One configuration detail that trips people up: when unique_key is defined, you may need tmp_relation_type: table to avoid materialization issues:

{{ config(
    materialized='incremental',
    unique_key='order_id',
    incremental_strategy='delete+insert'
) }}

Delete+insert is not atomic. The delete and insert are two separate operations. If the process fails between them, you have missing data until the next successful run. For most batch analytics workloads, this brief intermediate state is acceptable. For anything powering real-time decisions, it’s not.

The Insert_Overwrite Trap

This is the single most dangerous gotcha across all three warehouses: insert_overwrite on Snowflake replaces the entire table, not individual partitions. The strategy name implies partition-level replacement (and that’s exactly what it does on BigQuery and Databricks), but Snowflake’s implementation is a full table replacement.

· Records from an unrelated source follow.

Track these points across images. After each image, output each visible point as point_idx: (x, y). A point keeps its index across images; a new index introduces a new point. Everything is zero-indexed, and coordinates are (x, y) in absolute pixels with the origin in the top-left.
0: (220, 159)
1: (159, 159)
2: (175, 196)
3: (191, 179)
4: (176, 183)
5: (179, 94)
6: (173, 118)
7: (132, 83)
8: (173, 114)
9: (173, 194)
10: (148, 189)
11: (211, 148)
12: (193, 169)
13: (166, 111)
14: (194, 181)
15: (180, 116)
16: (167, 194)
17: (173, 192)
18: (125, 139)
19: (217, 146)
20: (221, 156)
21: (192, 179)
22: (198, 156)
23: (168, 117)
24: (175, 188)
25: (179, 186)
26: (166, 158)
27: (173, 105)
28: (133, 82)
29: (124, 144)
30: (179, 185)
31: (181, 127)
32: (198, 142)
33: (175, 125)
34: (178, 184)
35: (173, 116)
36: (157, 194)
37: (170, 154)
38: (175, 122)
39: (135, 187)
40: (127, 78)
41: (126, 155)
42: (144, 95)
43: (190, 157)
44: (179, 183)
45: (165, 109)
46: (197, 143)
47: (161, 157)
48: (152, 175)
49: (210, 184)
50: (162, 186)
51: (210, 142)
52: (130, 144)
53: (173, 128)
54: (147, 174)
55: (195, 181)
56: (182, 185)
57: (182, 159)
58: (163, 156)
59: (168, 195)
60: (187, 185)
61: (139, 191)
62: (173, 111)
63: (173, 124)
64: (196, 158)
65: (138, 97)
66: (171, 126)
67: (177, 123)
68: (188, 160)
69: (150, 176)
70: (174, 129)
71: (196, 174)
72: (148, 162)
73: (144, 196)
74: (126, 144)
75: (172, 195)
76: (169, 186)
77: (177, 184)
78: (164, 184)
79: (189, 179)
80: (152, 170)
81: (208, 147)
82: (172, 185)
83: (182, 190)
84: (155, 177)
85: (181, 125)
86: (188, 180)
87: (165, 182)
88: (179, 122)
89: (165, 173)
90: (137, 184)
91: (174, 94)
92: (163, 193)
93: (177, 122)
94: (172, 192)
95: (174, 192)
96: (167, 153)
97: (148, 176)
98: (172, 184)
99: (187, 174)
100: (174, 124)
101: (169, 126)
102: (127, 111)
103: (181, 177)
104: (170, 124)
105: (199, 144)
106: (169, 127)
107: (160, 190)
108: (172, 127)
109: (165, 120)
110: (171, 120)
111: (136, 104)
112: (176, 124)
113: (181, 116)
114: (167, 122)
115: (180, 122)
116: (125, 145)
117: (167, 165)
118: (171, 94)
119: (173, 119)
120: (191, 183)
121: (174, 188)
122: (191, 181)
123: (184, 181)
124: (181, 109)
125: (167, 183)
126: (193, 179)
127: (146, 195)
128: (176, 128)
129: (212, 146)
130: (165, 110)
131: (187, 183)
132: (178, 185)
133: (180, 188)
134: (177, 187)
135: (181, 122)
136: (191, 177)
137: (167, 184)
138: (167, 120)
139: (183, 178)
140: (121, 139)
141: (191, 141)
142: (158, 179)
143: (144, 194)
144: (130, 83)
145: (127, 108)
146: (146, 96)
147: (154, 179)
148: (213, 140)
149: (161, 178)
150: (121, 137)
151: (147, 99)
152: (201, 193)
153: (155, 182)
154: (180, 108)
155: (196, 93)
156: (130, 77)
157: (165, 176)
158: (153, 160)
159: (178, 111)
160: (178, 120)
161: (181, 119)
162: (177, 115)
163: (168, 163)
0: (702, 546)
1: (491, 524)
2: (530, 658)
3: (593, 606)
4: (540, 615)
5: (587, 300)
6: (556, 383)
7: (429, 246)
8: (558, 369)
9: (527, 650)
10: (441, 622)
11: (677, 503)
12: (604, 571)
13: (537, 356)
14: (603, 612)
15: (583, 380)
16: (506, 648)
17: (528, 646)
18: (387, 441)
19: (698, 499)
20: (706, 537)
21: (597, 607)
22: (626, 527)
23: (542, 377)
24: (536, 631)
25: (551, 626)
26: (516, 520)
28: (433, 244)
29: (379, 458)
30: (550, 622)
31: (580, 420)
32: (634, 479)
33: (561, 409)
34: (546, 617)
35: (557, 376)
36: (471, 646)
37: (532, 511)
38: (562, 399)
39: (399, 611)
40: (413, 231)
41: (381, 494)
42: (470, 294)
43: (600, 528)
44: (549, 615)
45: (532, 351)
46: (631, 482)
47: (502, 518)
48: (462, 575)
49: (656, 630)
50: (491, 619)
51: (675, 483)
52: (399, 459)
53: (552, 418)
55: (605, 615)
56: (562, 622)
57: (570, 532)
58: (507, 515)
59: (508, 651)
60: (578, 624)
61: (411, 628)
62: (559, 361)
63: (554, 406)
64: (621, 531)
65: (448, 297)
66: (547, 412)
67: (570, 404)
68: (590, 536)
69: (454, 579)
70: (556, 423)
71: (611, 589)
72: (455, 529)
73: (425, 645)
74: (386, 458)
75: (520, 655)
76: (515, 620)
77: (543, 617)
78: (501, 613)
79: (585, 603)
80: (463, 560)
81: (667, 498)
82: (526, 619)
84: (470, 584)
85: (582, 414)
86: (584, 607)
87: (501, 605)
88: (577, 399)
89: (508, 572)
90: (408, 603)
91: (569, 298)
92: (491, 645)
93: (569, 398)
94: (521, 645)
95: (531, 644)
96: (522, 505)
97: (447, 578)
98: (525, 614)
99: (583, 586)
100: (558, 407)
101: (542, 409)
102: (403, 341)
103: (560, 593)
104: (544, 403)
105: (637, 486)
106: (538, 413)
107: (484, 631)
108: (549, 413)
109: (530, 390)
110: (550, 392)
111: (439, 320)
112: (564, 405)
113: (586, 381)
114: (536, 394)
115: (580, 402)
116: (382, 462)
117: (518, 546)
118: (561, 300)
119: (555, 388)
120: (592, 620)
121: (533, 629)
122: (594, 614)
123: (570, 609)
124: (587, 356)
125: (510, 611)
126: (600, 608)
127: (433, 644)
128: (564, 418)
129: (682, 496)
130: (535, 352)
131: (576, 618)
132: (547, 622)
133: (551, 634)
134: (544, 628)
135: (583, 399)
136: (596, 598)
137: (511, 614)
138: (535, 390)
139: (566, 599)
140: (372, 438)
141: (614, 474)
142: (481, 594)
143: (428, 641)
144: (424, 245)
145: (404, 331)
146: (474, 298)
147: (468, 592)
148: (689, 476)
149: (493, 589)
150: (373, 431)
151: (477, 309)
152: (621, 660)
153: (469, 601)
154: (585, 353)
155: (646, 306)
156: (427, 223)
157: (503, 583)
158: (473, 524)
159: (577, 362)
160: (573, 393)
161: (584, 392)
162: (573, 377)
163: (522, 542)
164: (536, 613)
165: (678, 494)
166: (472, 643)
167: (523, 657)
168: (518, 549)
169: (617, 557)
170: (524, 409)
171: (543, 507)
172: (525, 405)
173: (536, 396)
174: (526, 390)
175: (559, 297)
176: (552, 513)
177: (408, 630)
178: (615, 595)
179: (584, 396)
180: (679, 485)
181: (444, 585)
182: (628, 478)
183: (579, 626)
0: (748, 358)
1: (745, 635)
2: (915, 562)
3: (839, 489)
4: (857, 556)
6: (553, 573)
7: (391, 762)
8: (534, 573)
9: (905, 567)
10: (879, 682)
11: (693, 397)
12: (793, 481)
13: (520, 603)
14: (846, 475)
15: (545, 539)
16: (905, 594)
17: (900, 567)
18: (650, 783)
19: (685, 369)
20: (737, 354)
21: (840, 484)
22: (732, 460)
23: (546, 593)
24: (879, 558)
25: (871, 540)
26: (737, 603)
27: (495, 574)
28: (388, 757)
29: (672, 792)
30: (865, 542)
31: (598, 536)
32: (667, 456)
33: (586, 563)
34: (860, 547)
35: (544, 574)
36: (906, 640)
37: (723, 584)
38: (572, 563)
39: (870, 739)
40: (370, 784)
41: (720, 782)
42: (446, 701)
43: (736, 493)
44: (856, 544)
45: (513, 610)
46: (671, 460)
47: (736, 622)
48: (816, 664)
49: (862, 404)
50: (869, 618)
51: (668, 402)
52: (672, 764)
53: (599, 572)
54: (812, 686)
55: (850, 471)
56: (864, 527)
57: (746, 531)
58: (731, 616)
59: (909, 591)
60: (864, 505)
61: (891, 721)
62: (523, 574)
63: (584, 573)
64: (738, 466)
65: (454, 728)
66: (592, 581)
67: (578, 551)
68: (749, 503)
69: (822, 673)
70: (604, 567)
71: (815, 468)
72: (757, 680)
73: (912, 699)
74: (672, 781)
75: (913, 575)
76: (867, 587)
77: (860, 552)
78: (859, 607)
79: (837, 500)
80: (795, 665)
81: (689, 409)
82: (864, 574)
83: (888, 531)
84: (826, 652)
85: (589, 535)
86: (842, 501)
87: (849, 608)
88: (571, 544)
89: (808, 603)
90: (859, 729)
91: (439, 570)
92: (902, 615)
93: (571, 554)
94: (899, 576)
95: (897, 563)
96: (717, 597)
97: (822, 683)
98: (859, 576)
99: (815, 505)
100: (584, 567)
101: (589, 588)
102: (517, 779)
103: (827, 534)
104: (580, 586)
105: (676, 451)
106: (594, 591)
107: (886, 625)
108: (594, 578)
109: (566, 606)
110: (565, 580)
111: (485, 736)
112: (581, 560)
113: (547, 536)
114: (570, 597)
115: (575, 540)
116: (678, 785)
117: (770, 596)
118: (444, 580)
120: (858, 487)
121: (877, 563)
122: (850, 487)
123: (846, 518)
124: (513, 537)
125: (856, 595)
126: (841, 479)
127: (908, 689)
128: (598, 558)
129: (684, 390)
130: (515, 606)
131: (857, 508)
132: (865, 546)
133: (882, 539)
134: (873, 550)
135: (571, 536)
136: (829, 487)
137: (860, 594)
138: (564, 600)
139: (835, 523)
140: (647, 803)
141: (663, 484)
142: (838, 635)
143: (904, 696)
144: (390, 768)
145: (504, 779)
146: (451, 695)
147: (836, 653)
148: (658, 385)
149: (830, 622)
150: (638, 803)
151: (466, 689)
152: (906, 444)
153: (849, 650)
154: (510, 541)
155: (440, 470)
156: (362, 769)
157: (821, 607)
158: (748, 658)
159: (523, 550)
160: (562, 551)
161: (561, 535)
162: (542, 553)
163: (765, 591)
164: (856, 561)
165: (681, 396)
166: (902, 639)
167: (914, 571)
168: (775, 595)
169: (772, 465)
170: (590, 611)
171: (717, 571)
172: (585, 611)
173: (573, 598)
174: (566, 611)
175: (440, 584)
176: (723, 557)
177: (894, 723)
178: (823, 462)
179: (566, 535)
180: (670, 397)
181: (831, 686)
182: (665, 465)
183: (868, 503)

If your incremental query selects only the last 3 days of data and you’re using insert_overwrite on Snowflake, you don’t get a table with the last 3 days updated — you get a table containing only the last 3 days. Everything else is gone.

This naming inconsistency has caused data loss for many teams. There’s no configuration that changes this behavior. On Snowflake, if you need partition-like replacement, use delete+insert with explicit date predicates in your WHERE clause.

Databricks

Merge on Delta Lake

Databricks merge benefits from Delta Lake’s ACID guarantees, but it also offers the most configuration options of any warehouse. Beyond the basics, Databricks supports:

Schema evolution: merge_with_schema_evolution=true automatically adds new columns from the source to the target during merge operations. This is more graceful than dbt’s on_schema_change options because it happens at the Delta Lake level rather than requiring ALTER TABLE statements.

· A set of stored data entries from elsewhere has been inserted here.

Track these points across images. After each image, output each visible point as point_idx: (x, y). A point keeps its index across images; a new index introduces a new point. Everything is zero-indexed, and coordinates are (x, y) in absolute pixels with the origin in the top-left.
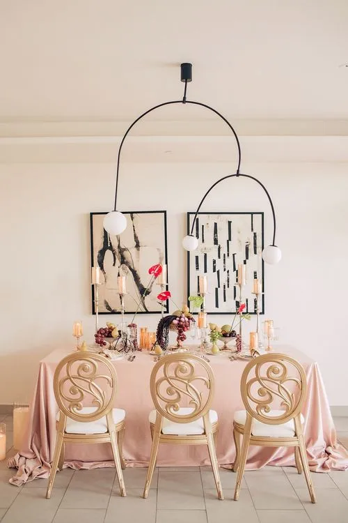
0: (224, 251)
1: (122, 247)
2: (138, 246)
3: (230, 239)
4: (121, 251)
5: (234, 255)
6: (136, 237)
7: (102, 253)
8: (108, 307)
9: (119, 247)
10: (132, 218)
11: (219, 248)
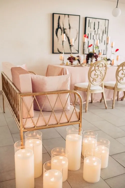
0: (96, 32)
1: (64, 28)
2: (70, 28)
3: (98, 28)
4: (64, 29)
5: (99, 34)
6: (69, 25)
7: (57, 30)
8: (59, 51)
9: (63, 28)
10: (68, 17)
11: (95, 31)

Advanced CDC patterns: matched_condition lets you add additional filters to the WHEN MATCHED clause, and not_matched_by_source_action='delete' enables automatic deletion of records that exist in the target but not in the source. This makes the merge strategy viable for CDC pipelines that need to propagate deletes.

{{ config(
    materialized='incremental',
    unique_key='customer_id',
    incremental_strategy='merge',
    merge_with_schema_evolution=true
) }}

Insert_Overwrite Specifics

Databricks uses dynamic partition overwrite by default, which usually works correctly. But a v1.8.0 regression changed the behavior to full table replacement instead of partition replacement. If you’re on a version affected by this regression, set the Spark configuration explicitly:

spark.sql.sources.partitionOverwriteMode=DYNAMIC

This is a cluster-level or session-level setting, not a dbt config. If you’re debugging unexpected data loss with insert_overwrite on Databricks, this setting is the first thing to check.

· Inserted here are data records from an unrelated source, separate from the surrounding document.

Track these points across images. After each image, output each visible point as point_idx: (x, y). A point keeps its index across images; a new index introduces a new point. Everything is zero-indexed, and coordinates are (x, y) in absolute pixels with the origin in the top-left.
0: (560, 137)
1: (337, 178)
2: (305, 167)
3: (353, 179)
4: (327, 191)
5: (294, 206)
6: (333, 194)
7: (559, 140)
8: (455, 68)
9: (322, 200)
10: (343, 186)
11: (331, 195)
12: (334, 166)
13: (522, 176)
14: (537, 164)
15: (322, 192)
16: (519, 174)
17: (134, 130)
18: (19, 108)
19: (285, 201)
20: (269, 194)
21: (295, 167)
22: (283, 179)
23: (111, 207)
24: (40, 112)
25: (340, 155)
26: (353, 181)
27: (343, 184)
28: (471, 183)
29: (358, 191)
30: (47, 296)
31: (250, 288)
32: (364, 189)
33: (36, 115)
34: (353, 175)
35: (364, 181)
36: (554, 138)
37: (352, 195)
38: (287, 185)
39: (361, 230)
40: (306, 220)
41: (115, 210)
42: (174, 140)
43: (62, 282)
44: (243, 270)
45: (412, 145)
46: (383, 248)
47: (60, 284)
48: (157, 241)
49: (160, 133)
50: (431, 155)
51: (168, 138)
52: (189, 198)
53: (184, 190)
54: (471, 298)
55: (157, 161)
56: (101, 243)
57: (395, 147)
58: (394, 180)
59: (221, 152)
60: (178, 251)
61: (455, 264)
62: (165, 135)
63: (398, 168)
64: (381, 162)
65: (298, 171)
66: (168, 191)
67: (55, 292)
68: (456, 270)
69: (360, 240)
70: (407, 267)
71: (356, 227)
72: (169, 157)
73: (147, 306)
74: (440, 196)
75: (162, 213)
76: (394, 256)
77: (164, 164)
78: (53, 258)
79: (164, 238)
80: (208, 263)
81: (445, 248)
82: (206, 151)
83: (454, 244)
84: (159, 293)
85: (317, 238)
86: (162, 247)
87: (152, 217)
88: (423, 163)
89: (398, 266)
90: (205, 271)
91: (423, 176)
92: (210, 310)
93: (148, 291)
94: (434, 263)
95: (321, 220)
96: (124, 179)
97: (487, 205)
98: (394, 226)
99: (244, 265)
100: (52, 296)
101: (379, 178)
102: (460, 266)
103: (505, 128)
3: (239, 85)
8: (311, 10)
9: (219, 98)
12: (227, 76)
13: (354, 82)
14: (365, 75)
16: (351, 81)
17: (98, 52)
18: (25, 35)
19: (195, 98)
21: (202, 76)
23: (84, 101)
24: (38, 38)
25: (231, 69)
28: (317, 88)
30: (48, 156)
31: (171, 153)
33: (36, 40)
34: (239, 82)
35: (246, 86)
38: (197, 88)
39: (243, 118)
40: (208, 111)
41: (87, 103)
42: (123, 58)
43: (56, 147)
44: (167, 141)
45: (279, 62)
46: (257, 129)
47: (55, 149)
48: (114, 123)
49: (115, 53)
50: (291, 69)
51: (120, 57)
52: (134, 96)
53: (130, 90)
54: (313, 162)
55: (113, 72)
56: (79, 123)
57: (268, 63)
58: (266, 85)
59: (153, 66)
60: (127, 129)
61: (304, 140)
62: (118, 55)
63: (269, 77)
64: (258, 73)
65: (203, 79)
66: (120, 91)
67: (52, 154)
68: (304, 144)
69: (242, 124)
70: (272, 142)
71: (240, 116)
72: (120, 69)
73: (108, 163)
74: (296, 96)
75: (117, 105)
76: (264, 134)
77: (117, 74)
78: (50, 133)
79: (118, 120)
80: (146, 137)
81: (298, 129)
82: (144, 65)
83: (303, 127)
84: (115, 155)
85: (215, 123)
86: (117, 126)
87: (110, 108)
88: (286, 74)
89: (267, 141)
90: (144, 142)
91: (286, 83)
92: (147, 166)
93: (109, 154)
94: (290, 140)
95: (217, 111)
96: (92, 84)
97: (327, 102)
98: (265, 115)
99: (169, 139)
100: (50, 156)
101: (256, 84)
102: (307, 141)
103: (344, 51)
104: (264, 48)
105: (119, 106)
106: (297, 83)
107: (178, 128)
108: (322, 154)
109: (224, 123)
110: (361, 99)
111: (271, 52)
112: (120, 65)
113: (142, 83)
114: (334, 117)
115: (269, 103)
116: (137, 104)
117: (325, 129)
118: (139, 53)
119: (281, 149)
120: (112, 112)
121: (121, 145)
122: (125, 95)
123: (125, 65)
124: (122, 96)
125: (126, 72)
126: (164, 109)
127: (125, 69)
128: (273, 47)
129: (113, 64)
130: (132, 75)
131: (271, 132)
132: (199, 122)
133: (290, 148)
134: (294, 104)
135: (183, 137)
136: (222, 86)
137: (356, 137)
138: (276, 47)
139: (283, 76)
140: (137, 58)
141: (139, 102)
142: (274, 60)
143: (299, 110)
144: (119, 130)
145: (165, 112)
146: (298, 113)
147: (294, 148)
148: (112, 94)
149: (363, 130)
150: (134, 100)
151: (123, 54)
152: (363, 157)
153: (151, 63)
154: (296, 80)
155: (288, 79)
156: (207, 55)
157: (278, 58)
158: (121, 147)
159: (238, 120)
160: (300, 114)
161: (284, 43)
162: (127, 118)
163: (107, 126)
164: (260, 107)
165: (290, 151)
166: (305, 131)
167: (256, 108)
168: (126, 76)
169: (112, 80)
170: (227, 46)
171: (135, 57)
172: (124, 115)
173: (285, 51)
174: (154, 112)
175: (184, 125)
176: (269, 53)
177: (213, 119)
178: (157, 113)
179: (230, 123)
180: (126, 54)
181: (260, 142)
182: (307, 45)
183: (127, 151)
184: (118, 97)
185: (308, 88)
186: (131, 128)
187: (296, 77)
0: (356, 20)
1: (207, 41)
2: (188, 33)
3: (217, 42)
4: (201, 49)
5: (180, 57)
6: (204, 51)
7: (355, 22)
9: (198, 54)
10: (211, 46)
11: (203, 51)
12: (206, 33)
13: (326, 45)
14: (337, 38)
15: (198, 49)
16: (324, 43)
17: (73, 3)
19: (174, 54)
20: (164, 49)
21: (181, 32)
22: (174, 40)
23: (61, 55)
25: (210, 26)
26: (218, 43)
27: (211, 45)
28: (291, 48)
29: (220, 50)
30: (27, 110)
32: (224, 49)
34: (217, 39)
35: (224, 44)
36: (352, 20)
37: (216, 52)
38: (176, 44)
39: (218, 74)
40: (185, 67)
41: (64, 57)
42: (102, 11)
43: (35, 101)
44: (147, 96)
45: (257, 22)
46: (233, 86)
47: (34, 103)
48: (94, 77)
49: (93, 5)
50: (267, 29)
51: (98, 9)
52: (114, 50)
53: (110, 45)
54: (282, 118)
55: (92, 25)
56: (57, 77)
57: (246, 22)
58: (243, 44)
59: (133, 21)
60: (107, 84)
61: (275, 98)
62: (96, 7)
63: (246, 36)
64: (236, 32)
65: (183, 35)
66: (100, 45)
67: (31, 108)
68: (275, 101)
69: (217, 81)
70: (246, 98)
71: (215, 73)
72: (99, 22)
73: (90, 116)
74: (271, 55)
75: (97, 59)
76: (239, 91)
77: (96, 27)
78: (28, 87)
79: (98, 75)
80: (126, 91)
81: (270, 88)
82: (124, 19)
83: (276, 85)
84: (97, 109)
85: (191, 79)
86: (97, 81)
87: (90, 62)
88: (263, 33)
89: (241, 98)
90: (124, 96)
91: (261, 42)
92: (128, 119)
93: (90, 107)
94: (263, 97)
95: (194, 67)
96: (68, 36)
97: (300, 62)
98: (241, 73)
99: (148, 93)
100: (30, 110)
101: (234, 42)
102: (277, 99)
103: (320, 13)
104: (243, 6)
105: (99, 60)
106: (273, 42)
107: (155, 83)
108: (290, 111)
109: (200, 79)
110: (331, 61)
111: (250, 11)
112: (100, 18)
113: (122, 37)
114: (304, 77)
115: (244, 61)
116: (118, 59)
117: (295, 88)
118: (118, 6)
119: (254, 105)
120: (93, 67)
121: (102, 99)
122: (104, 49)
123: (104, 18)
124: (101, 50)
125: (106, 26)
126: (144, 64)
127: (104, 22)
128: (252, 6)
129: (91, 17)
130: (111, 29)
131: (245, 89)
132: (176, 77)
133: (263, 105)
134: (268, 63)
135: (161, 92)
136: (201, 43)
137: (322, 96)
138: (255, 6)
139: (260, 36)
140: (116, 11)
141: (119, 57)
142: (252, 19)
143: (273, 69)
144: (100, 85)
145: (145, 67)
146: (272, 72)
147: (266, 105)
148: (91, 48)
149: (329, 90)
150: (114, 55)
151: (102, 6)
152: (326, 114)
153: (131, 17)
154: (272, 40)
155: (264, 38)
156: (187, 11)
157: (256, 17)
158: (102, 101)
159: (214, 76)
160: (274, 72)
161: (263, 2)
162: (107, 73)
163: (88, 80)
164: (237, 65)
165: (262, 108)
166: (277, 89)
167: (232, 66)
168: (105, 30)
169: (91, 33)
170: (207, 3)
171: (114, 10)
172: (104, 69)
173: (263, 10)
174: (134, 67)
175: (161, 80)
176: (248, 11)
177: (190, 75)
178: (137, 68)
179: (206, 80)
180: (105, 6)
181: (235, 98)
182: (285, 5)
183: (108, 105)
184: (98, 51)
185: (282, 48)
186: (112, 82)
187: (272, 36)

Replace_Where: The Databricks-Only Option

replace_where is often the best choice for date-bounded updates on Databricks, especially on SQL Warehouses where insert_overwrite partition behavior can be less predictable. It uses Delta Lake’s INSERT INTO ... REPLACE WHERE syntax:

{{ config(
    materialized='incremental',
    incremental_strategy='replace_where',
    incremental_predicates=["event_date >= CURRENT_DATE - INTERVAL 3 DAY"]
) }}

The predicate can be any expression, not just a partition boundary. This makes replace_where more flexible than insert_overwrite while remaining atomic. The tradeoff: it’s Databricks-only and requires Delta Lake, so your model isn’t portable if you ever need to support another warehouse.

Cross-Warehouse Strategy Mapping

When you’re deciding which strategy to use and you support multiple warehouses, this mapping shows the practical equivalents:

Use Case	BigQuery	Snowflake	Databricks
Row-level updates, small tables	merge	merge	merge
Row-level updates, large tables	merge + predicates	delete+insert	merge (Delta optimized)
Partition replacement	insert_overwrite	delete+insert (with date filter)	insert_overwrite or replace_where
Append-only	insert_overwrite (overwrite today’s partition)	append	append

The same intent maps to different strategies across warehouses. “Replace today’s data” is insert_overwrite on BigQuery, delete+insert on Snowflake, and insert_overwrite or replace_where on Databricks. The decision framework applies per-warehouse, not as a universal choice.